Chinese weed can kill
Traditional Chinese medicine should be equated with medicine and subjected to the same rigorous screening, British scientists believe. They described two cases where the seemingly harmless “weed” led to serious liver damage. As a result, even a transplant of a donor organ did not help one of the patients, and he died.
The attention of colleagues to the problem of uncontrolled use of Chinese herbs was drawn by specialists from the Newcastle upon Tyne Liver Research Center in an article published in the latest issue of the European Journal of Gastroenterology and Hepatology. According to one of the authors of the article, Dr. Margaret F. Bassendine, the problem is becoming more acute.

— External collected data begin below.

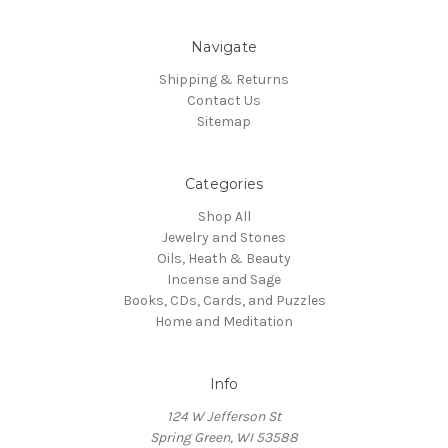
Navigate
Shipping & Returns
Contact Us
Sitemap
Categories
Shop All
Jewelry and Stones
Oils, Heath & Beauty
Incense and Sage
Books, CDs, Cards, and Puzzles
Home and Meditation
Info
124 W Jefferson St
Spring Green, WI 53588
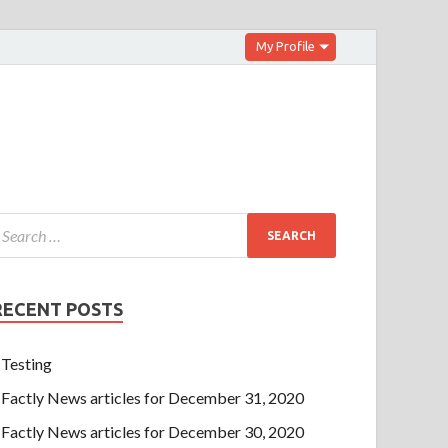
My Profile
RECENT POSTS
Testing
Factly News articles for December 31, 2020
Factly News articles for December 30, 2020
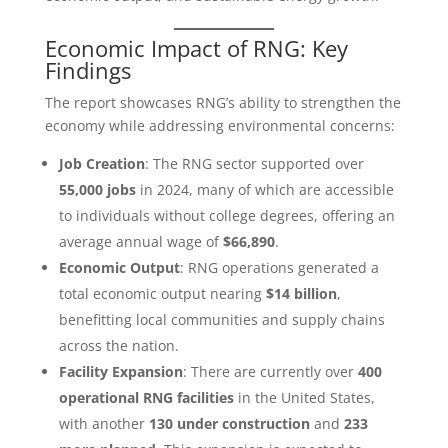
Economic Impact of RNG: Key
Findings
The report showcases RNG’s ability to strengthen the
economy while addressing environmental concerns:
Job Creation
: The RNG sector supported over
55,000 jobs
in 2024, many of which are accessible
to individuals without college degrees, offering an
average annual wage of
$66,890
.
Economic Output
: RNG operations generated a
total economic output nearing
$14 billion
,
benefitting local communities and supply chains
across the nation.
Facility Expansion
: There are currently over
400
operational RNG facilities
in the United States,
with another
130 under construction
and
233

In the first case, which scientists said, a 31-woman received an infusion of Chinese roots to relieve joint pain. Soon, she developed jaundice, and her urine darkened.
Only after five weeks did she stop taking the medicine. Doctors could not detect signs of viral hepatitis, she was injected with antibodies, after which the patient fully recovered.
In another case, a Chinese drug was prescribed to a 32-year-old man for benign adipose tissue tumors. He completely took a course of nine doses of the drug, despite the fact that he felt bad. He also developed jaundice and dark urine, and his condition worsened. He received a donor liver transplant, but two weeks later the patient died of infection.
“Doctors and society should be careful about the possible side effects of all herbal preparations that are widely used without evidence of their effectiveness in conditions such as asthma,” British scientists say in their article. They added that while studying the literature, another 29 cases of hepatitis associated with traditional Chinese medicine were discovered.